╭──

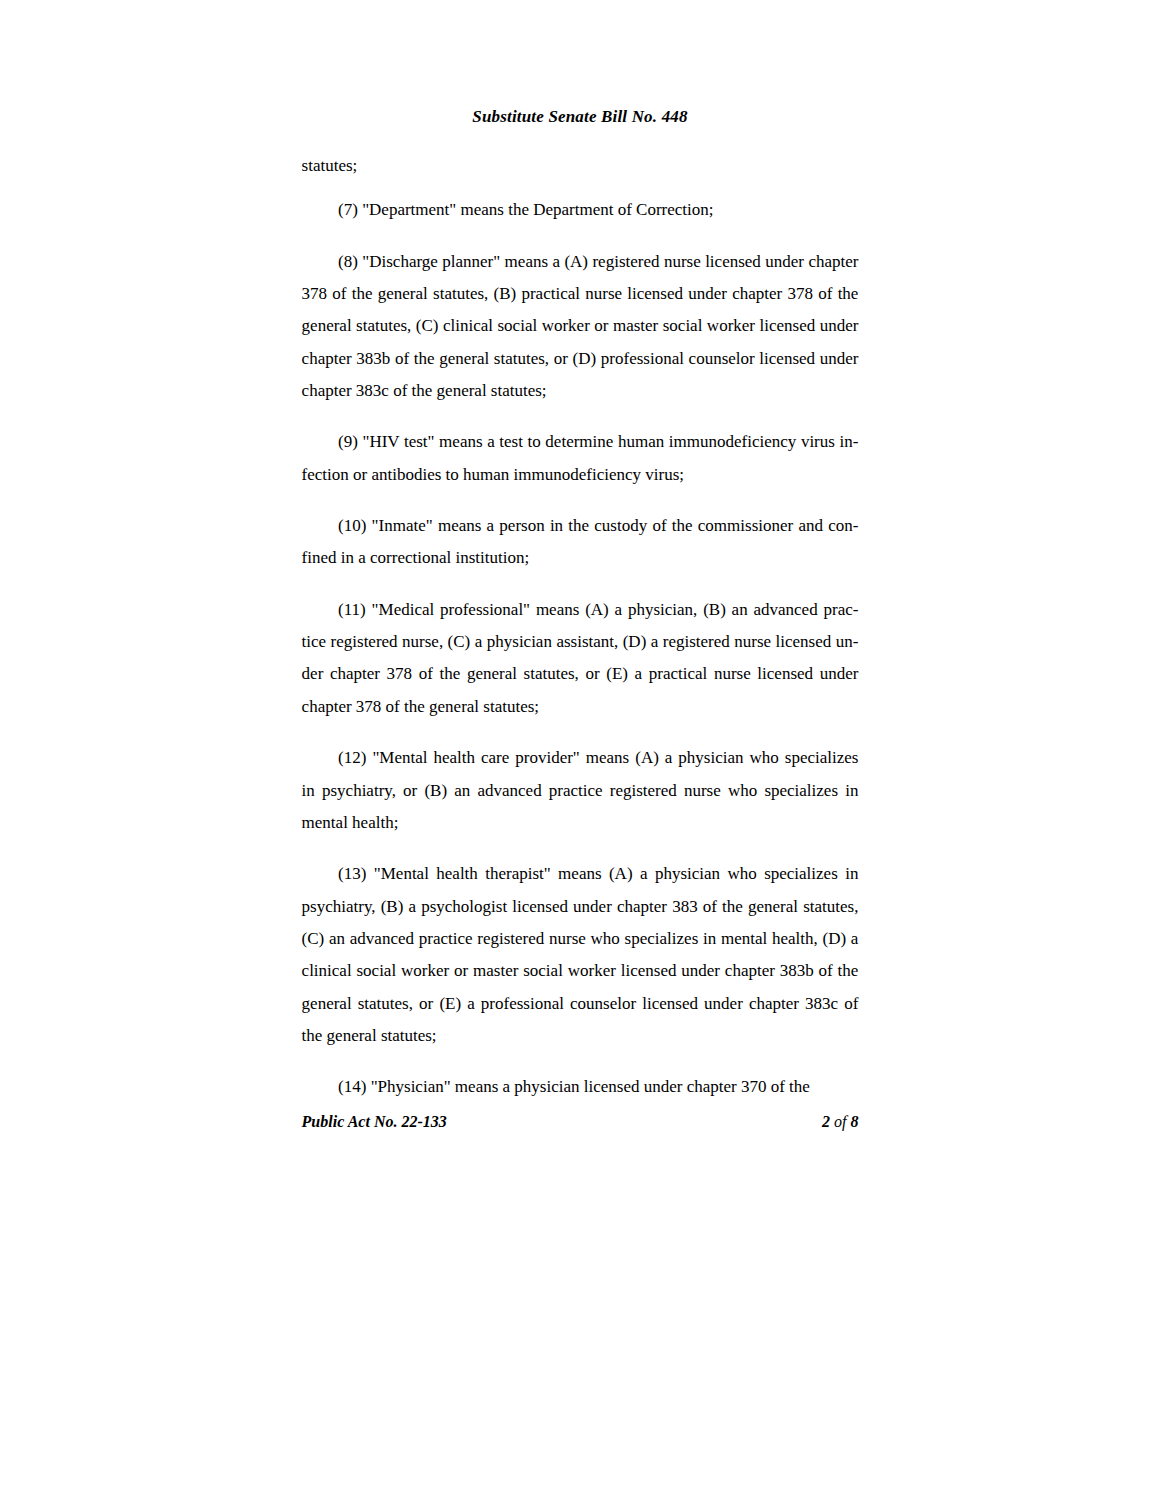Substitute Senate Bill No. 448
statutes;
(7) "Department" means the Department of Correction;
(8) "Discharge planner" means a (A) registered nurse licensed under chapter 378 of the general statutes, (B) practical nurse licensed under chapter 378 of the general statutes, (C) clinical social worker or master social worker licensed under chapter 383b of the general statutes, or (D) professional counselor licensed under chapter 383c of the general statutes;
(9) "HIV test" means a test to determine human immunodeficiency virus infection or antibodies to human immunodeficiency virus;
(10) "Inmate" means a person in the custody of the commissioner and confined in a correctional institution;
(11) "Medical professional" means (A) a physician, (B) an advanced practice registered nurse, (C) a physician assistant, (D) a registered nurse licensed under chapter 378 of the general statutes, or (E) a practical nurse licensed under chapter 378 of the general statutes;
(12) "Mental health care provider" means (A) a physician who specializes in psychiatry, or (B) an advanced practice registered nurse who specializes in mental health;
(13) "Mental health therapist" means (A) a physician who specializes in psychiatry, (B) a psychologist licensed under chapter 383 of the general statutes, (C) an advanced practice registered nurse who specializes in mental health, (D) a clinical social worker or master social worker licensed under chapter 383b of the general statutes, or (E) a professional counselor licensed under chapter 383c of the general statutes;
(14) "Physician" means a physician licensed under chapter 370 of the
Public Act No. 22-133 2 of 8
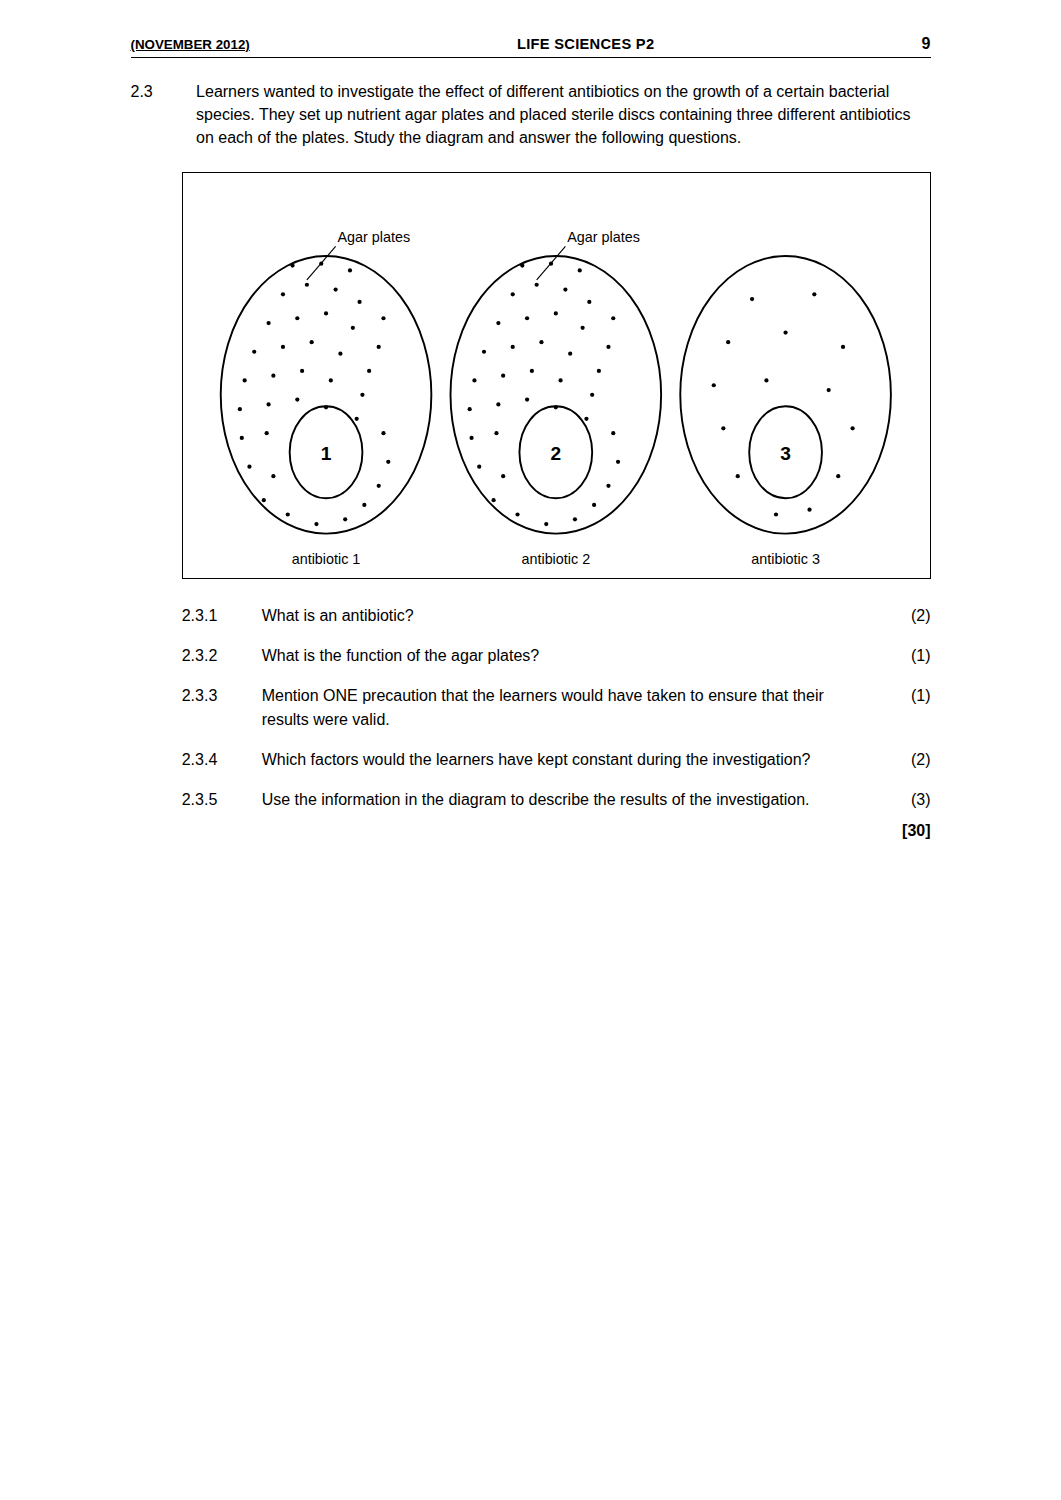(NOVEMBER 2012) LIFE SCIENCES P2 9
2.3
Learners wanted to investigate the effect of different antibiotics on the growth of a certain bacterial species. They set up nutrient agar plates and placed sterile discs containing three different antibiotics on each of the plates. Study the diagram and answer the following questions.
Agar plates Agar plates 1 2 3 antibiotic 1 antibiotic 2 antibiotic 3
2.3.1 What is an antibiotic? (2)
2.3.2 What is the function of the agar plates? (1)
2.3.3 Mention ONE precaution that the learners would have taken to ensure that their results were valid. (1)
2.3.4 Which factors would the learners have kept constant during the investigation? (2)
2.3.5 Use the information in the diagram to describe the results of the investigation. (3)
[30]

╰──
╭──

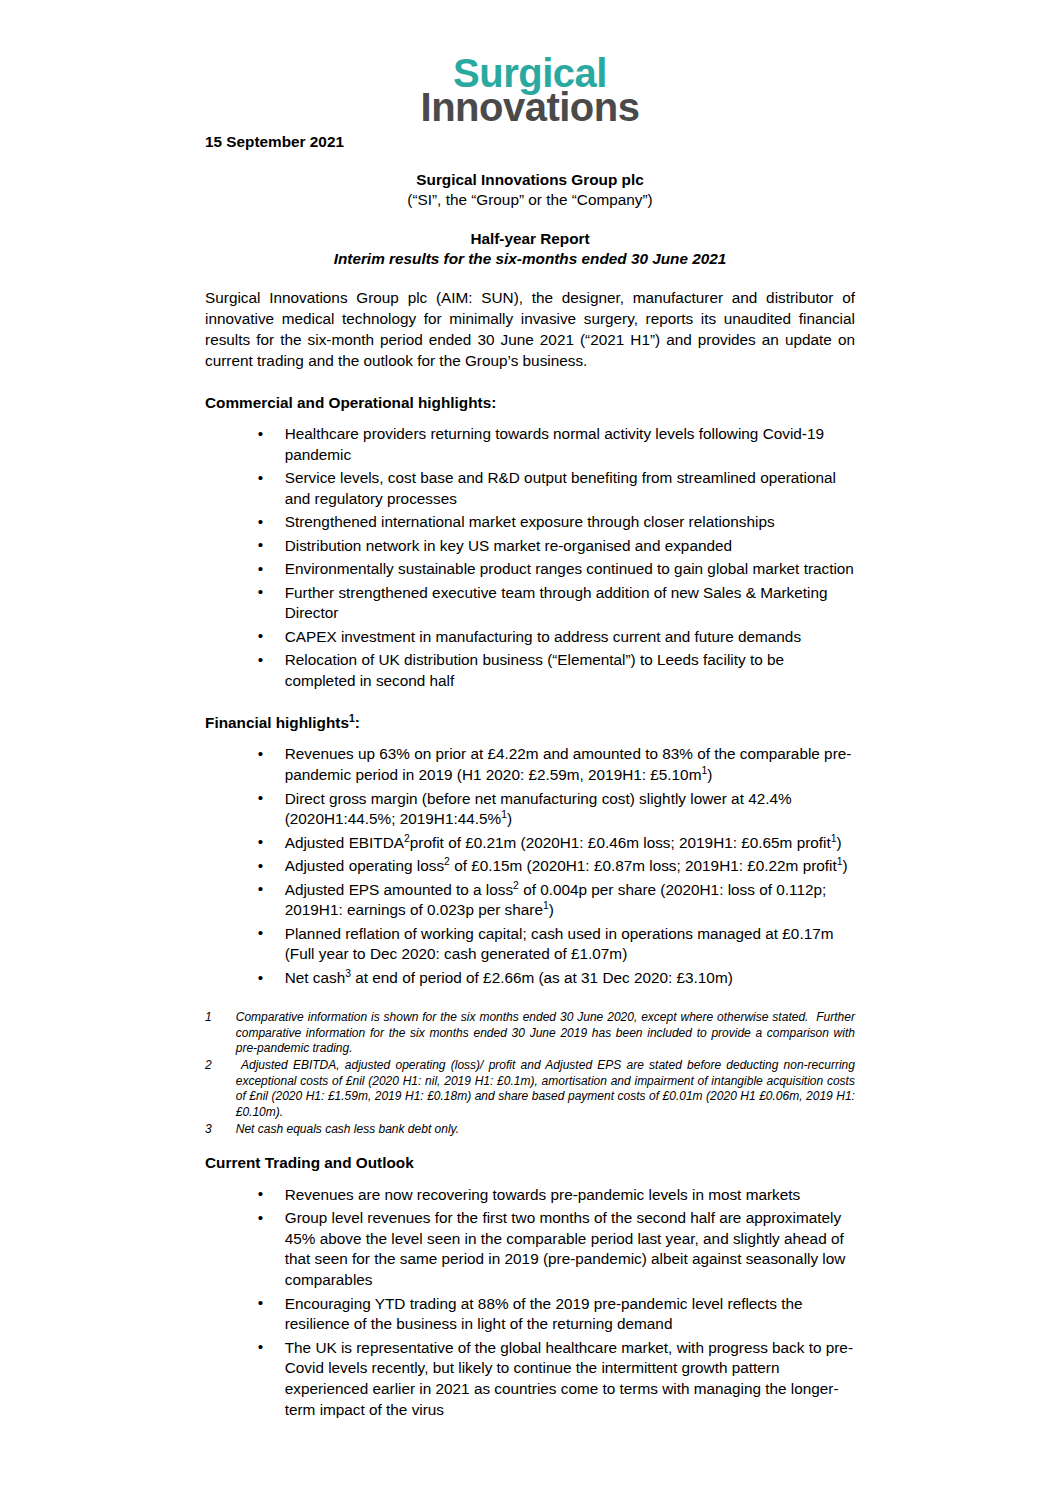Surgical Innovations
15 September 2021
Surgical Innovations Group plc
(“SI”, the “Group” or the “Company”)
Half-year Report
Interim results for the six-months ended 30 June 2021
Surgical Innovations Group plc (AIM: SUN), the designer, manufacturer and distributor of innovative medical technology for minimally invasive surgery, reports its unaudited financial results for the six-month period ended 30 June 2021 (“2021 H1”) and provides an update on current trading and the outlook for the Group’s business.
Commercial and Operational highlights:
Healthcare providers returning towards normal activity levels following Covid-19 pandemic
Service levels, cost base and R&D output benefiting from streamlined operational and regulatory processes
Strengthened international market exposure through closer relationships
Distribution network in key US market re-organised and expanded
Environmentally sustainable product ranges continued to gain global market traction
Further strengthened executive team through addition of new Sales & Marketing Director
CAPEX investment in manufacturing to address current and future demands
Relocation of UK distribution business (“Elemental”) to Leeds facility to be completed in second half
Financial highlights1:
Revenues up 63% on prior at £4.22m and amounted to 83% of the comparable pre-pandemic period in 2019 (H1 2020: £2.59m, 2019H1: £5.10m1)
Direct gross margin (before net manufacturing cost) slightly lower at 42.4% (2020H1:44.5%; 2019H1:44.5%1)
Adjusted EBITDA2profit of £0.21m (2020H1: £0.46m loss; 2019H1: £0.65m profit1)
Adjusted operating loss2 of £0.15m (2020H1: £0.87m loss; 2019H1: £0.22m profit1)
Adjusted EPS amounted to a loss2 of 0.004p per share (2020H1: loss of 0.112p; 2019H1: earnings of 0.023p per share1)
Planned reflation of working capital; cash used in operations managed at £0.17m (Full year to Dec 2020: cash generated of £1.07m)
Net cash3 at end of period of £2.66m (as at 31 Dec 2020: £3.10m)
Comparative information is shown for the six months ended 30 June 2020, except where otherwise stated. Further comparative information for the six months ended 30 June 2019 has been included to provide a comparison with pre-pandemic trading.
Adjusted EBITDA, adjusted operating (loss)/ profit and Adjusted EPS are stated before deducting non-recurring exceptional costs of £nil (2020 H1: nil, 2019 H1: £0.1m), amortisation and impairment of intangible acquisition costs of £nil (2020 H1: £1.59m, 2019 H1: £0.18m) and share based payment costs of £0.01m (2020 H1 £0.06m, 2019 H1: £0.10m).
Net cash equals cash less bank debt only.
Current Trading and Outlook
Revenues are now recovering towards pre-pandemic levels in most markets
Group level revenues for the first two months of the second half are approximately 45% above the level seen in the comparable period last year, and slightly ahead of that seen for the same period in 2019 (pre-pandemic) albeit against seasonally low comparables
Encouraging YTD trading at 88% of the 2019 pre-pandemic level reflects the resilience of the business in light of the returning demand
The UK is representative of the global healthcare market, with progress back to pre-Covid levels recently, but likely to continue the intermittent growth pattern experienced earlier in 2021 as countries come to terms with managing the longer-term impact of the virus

╰──

### Task statement
Would you please repeat exactly the lines above, starting at the line with "Adjusted operating loss2" and stopping at the line with "The UK is representative", both included?

### Response area
Adjusted operating loss2 of £0.15m (2020H1: £0.87m loss; 2019H1: £0.22m profit1)
Adjusted EPS amounted to a loss2 of 0.004p per share (2020H1: loss of 0.112p; 2019H1: earnings of 0.023p per share1)
Planned reflation of working capital; cash used in operations managed at £0.17m (Full year to Dec 2020: cash generated of £1.07m)
Net cash3 at end of period of £2.66m (as at 31 Dec 2020: £3.10m)
Comparative information is shown for the six months ended 30 June 2020, except where otherwise stated. Further comparative information for the six months ended 30 June 2019 has been included to provide a comparison with pre-pandemic trading.
Adjusted EBITDA, adjusted operating (loss)/ profit and Adjusted EPS are stated before deducting non-recurring exceptional costs of £nil (2020 H1: nil, 2019 H1: £0.1m), amortisation and impairment of intangible acquisition costs of £nil (2020 H1: £1.59m, 2019 H1: £0.18m) and share based payment costs of £0.01m (2020 H1 £0.06m, 2019 H1: £0.10m).
Net cash equals cash less bank debt only.
Current Trading and Outlook
Revenues are now recovering towards pre-pandemic levels in most markets
Group level revenues for the first two months of the second half are approximately 45% above the level seen in the comparable period last year, and slightly ahead of that seen for the same period in 2019 (pre-pandemic) albeit against seasonally low comparables
Encouraging YTD trading at 88% of the 2019 pre-pandemic level reflects the resilience of the business in light of the returning demand
The UK is representative of the global healthcare market, with progress back to pre-Covid levels recently, but likely to continue the intermittent growth pattern experienced earlier in 2021 as countries come to terms with managing the longer-term impact of the virus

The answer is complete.